[Input — start]

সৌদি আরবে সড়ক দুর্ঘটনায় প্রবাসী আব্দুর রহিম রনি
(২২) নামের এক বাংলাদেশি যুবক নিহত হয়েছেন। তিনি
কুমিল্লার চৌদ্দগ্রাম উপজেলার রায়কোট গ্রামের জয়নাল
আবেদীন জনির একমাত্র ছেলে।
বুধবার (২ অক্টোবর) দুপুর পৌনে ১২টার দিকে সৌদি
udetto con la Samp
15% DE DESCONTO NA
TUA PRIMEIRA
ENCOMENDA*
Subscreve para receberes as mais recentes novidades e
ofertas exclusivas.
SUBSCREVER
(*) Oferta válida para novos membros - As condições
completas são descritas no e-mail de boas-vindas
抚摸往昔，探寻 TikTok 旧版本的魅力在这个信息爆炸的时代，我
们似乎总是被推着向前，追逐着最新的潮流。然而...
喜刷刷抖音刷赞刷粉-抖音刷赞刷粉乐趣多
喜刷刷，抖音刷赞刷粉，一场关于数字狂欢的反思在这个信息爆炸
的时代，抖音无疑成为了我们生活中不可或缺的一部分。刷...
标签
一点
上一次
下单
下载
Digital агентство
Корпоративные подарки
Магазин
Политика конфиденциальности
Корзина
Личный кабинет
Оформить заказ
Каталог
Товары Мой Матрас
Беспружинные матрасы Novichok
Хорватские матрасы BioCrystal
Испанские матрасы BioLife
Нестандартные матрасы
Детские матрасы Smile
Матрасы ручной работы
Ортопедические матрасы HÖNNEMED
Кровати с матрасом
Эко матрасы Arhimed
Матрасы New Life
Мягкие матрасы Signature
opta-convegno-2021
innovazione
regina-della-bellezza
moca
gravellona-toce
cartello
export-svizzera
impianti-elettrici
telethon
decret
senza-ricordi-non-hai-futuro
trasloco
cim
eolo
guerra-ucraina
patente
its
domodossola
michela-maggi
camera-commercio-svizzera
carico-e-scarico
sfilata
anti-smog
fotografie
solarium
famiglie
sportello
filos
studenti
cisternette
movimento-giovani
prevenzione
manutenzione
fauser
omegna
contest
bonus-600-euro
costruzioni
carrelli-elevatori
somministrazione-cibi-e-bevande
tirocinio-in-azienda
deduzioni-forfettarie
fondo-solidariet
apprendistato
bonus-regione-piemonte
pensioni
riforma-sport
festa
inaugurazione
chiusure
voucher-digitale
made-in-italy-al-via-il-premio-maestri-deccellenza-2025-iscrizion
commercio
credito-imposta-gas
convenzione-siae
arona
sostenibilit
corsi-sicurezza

[Input — finish]

Quote the data word for word, from its first line through the line containing "export-svizzera", including both of those lines and nothing beyond.

### [Task result]
সৌদি আরবে সড়ক দুর্ঘটনায় প্রবাসী আব্দুর রহিম রনি
(২২) নামের এক বাংলাদেশি যুবক নিহত হয়েছেন। তিনি
কুমিল্লার চৌদ্দগ্রাম উপজেলার রায়কোট গ্রামের জয়নাল
আবেদীন জনির একমাত্র ছেলে।
বুধবার (২ অক্টোবর) দুপুর পৌনে ১২টার দিকে সৌদি
udetto con la Samp
15% DE DESCONTO NA
TUA PRIMEIRA
ENCOMENDA*
Subscreve para receberes as mais recentes novidades e
ofertas exclusivas.
SUBSCREVER
(*) Oferta válida para novos membros - As condições
completas são descritas no e-mail de boas-vindas
抚摸往昔，探寻 TikTok 旧版本的魅力在这个信息爆炸的时代，我
们似乎总是被推着向前，追逐着最新的潮流。然而...
喜刷刷抖音刷赞刷粉-抖音刷赞刷粉乐趣多
喜刷刷，抖音刷赞刷粉，一场关于数字狂欢的反思在这个信息爆炸
的时代，抖音无疑成为了我们生活中不可或缺的一部分。刷...
标签
一点
上一次
下单
下载
Digital агентство
Корпоративные подарки
Магазин
Политика конфиденциальности
Корзина
Личный кабинет
Оформить заказ
Каталог
Товары Мой Матрас
Беспружинные матрасы Novichok
Хорватские матрасы BioCrystal
Испанские матрасы BioLife
Нестандартные матрасы
Детские матрасы Smile
Матрасы ручной работы
Ортопедические матрасы HÖNNEMED
Кровати с матрасом
Эко матрасы Arhimed
Матрасы New Life
Мягкие матрасы Signature
opta-convegno-2021
innovazione
regina-della-bellezza
moca
gravellona-toce
cartello
export-svizzera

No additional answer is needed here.